- **COSA FARE**
Riscrivi il brano dell'articolo sui sondaggi che comincia con le parole "Il consenso per" e si chiude dopo "in questa rubrica.", sostituendo "vicepremier" con "vicepresidenti del Consiglio".

- **TESTO DI PARTENZA**
* * *

INTANTO, NEL PAESE REALE, IL GOVERNO HA IL 63% DEI CONSENSI - PAGNONCELLI: ''LA LEGA DI SALVINI RADDOPPIA E ARRIVA AL 34,7%, IL M5S CALA DAL 32,7% AL 28,7%. PD IN CALO, FORZA ITALIA DIMEZZATA'' - MENTANA: ''SALVINI È L'ASSO PIGLIATUTTO. IL PD, CHE CON IL 25% DEL 2013 HA GOVERNATO 5 ANNI, ELETTO DUE PRESIDENTI DELLA REPUBBLICA, PIÙ ORGANISMI ISTITUZIONALI, AUTORITÀ DI GARANZIA, IMPRESE DI INTERESSE PUBBLICO, CAMERE ECC., NON SI È ANCORA RIPRESO DAL KO DI MARZO''
1. IL CARROCCIO SALE AL 34,7E IL 16% DEI NUOVI VOTI VIENE DAL MOVIMENTO(CHE È CROLLATO AL NORD)
Nando Pagnoncelli per il ''Corriere della Sera''
Il consueto aggiornamento mensile dello scenario politico fa registrare la sostanziale tenuta del governo: infatti, come un mese fa, il 57% degli italiani esprime un giudizio positivo sull' esecutivo, mentre le valutazioni negative aumentano di poco (da 32% a 33%) e l' indice di gradimento flette di un punto, passando da 64 a 63.
Il consenso per il presidente Conte diminuisce di due punti passando dal 60% al 58%, i critici aumentano di 3 punti (da 30% a 33%), l' indice di gradimento passa da 67 a 64 e si mantiene più elevato rispetto a quello dei vicepremier Salvini (58) e Di Maio (51), riportato la scorsa settimana in questa rubrica.

* * *

- **Dati archiviati**

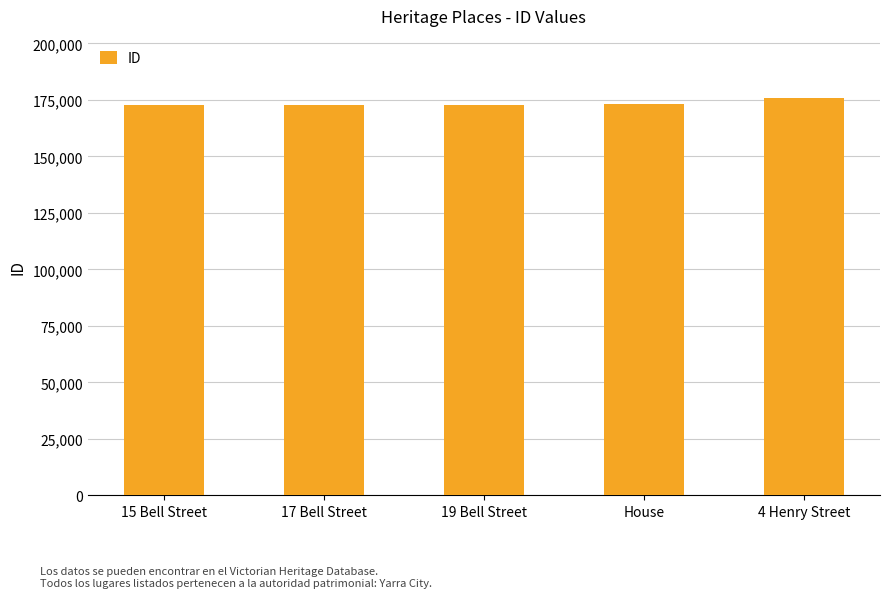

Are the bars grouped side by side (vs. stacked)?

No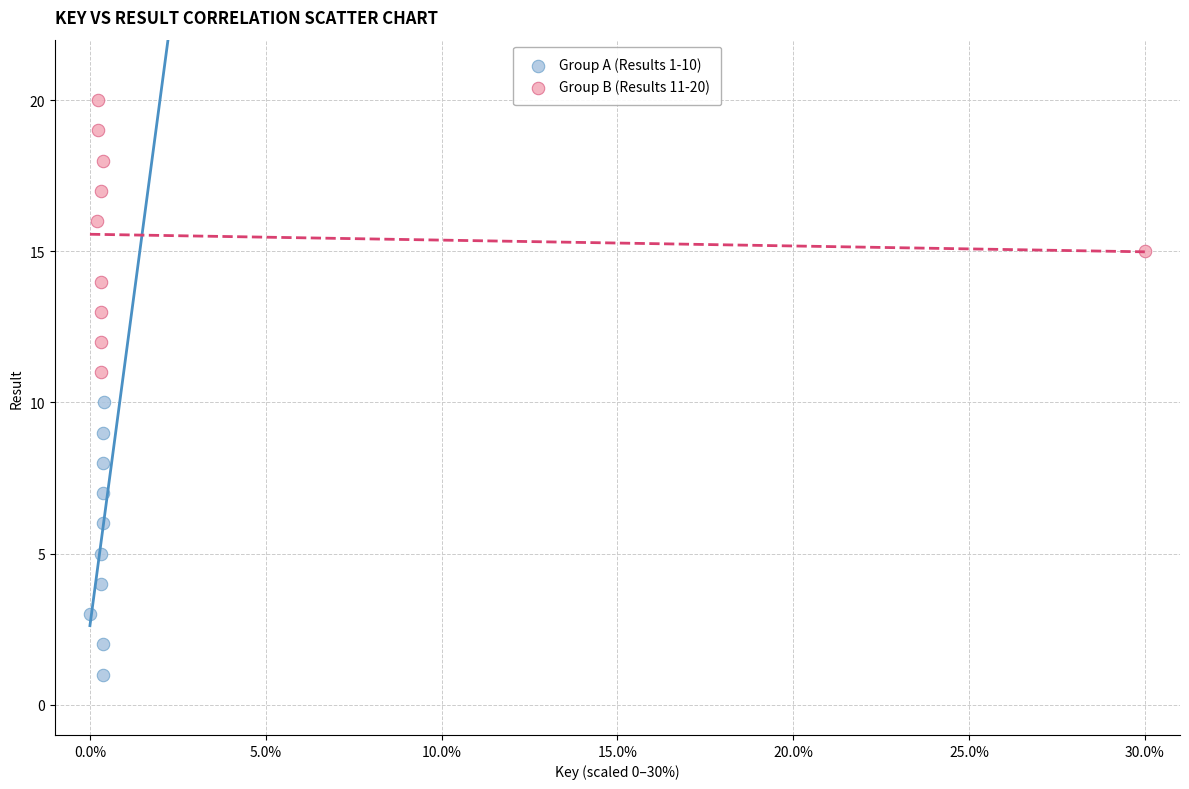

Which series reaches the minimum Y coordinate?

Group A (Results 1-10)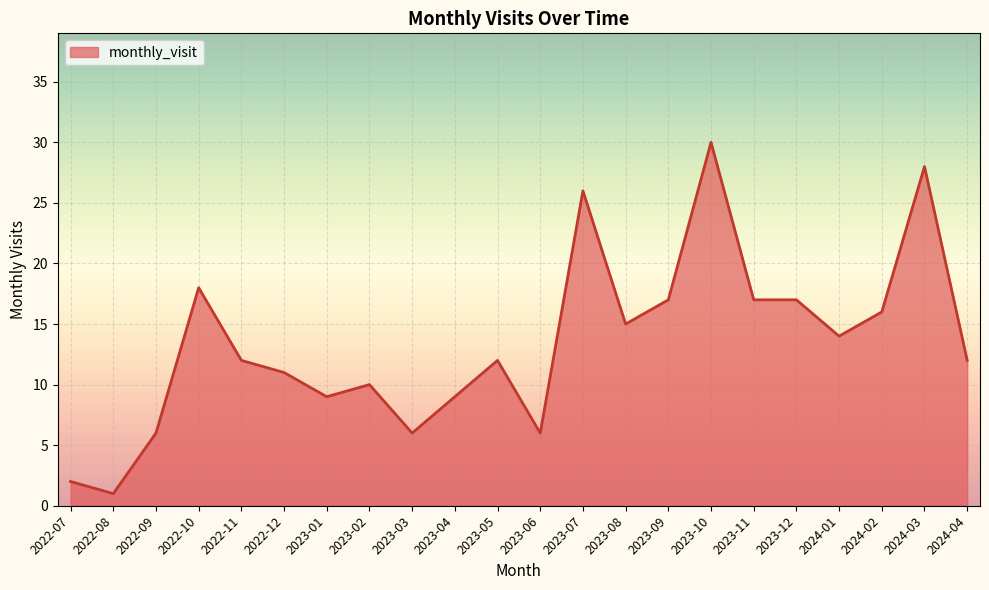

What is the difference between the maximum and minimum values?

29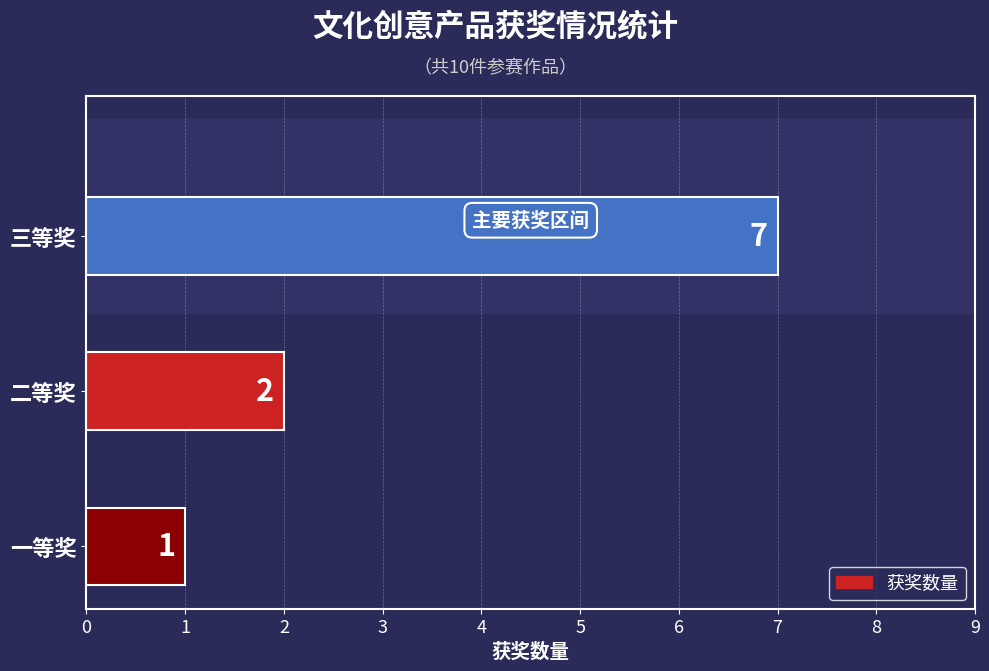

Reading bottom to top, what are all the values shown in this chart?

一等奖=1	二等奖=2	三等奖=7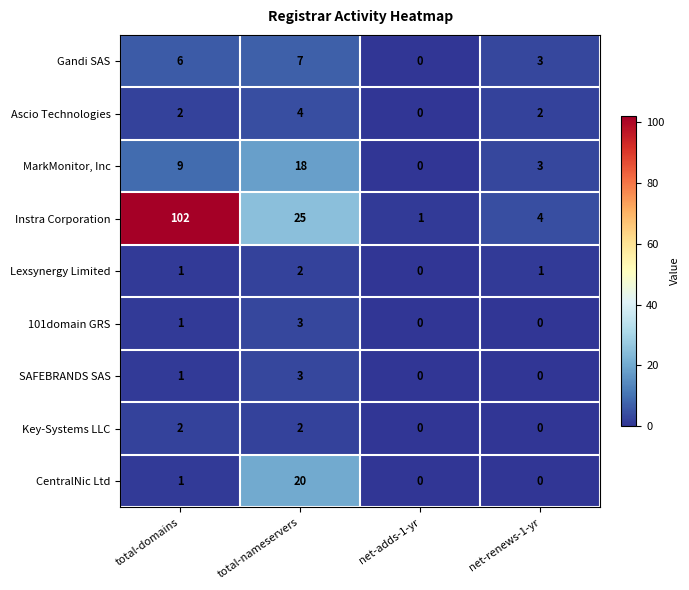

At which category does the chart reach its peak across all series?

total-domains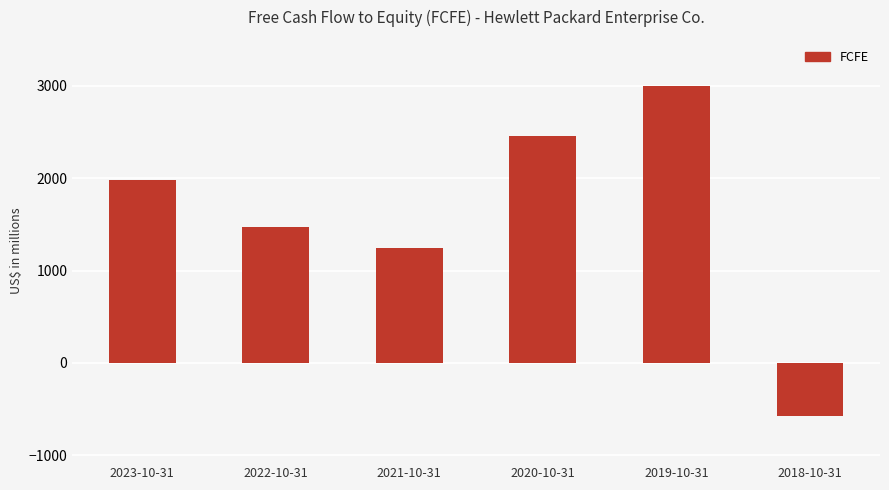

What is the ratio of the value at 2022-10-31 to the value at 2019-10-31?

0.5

* * *

- **RISPOSTA AL COMPITO**
Il consenso per il presidente Conte diminuisce di due punti passando dal 60% al 58%, i critici aumentano di 3 punti (da 30% a 33%), l' indice di gradimento passa da 67 a 64 e si mantiene più elevato rispetto a quello dei vicepresidenti del Consiglio Salvini (58) e Di Maio (51), riportato la scorsa settimana in questa rubrica.